### Given text:

After we had been together for a few years, he began to exhibit controlling behaviors I had not seen before. He has attempted to limit my autonomy and social activities many times, in many ways. He wants to be the center of my attention. Like many people with ADD, he lacks introspection. When I have asked him *why* he chooses to lie or why he won't do simple tasks that will make his own life happier (like bathing) he always says "I don't know." He is unable or unwilling to connect actions to consequences, either before or after the action takes place. He acts like he has zero consideration for anyone else's feelings, needs, safety, etc, and I think these are connected.
Lately, he has been having a symptom that honestly scares me. I can only describe it as delusional. This happened a very few times many years ago, before he was medicated for ADD, but now it happens often. He "remembers" things that never happened. Sometimes these "memories" are minor, but sometimes they are not, and either way they are very disturbing. The other day he said "For years you've been saying (complaint X)," and he launched into an explanation of how to solve complaint X. The problem is that this isn't a complaint I've ever had. He continues to insist that I've been complaining about this thing for years, while our closest friends confirm that this isn't something I've ever complained about. It was, though, something I had mentioned to him, in passing, that a friend of ours had mentioned to me that day. This happened a few weeks before he decided I had been expressing this complaint for years.
For years he has engaged in compulsive/addictive behaviors like compulsive shopping, compulsive eating, sexual compulsion/infidelity, problems with drugs/alcohol.
I'm just at the end of my rope. I feel like I've tried everything to help him and to be loyal while he helps himself. But he is the #1 stress in my life and it is affecting my health. I've stuck around for years based on the idea that this was a mental health problem and he could beat it, but he's not even trying to beat it anymore. I am really worried though that if I leave he will deteriorate even faster, he won't take care of his health and he might end up one of those people who dies under a heap of trash in his house.

### Problem to work on:
Shorten the paragraph in the given text that begins "Lately, he has been having a symptom" while keeping its main facts.

### Listed records:
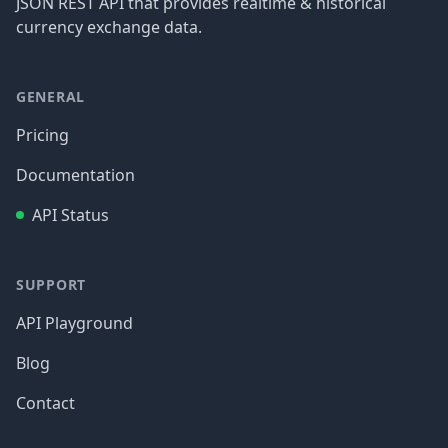
JSON REST API that provides realtime & historical
currency exchange data.
GENERAL
Pricing
Documentation
API Status
SUPPORT
API Playground
Blog
Contact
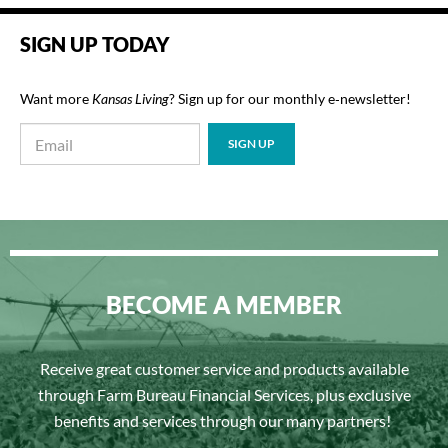
SIGN UP TODAY
Want more
Kansas Living
? Sign up for our monthly e‑newsletter!
BECOME A MEMBER
Receive great customer service and products available
through Farm Bureau Financial Services, plus exclusive
benefits and services through our many partners!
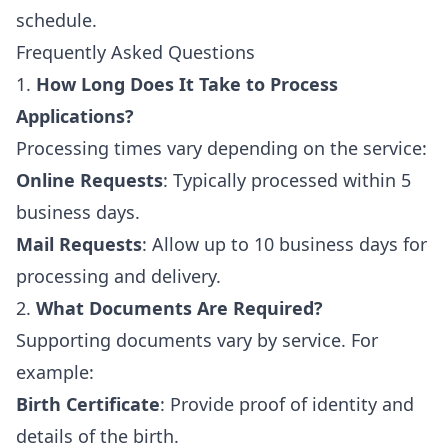
schedule.
Frequently Asked Questions
1.
How Long Does It Take to Process
Applications?
Processing times vary depending on the service:
Online Requests
: Typically processed within 5
business days.
Mail Requests
: Allow up to 10 business days for
processing and delivery.
2.
What Documents Are Required?
Supporting documents vary by service. For
example:
Birth Certificate
: Provide proof of identity and
details of the birth.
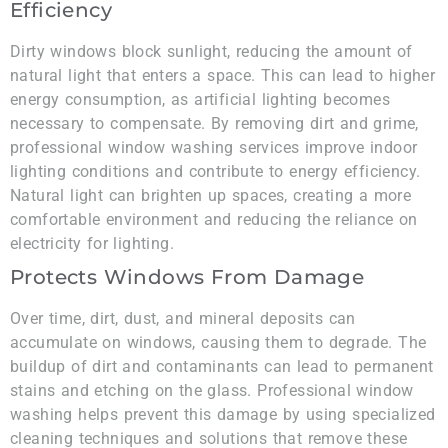
Efficiency
Dirty windows block sunlight, reducing the amount of
natural light that enters a space. This can lead to higher
energy consumption, as artificial lighting becomes
necessary to compensate. By removing dirt and grime,
professional window washing services improve indoor
lighting conditions and contribute to energy efficiency.
Natural light can brighten up spaces, creating a more
comfortable environment and reducing the reliance on
electricity for lighting.
Protects Windows From Damage
Over time, dirt, dust, and mineral deposits can
accumulate on windows, causing them to degrade. The
buildup of dirt and contaminants can lead to permanent
stains and etching on the glass. Professional window
washing helps prevent this damage by using specialized
cleaning techniques and solutions that remove these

### Response area:
Lately he often shows a frightening symptom that seems delusional: he "remembers" things that never happened. Before he was medicated for ADD, this happened only a very few times. Some of these false memories are minor and some are not, but all are disturbing. Recently he insisted I had voiced a certain complaint for years and explained how to solve it. I have never made that complaint, and our closest friends confirm this. A few weeks earlier, I had mentioned it to him once, in passing, as something a friend had said to me that day.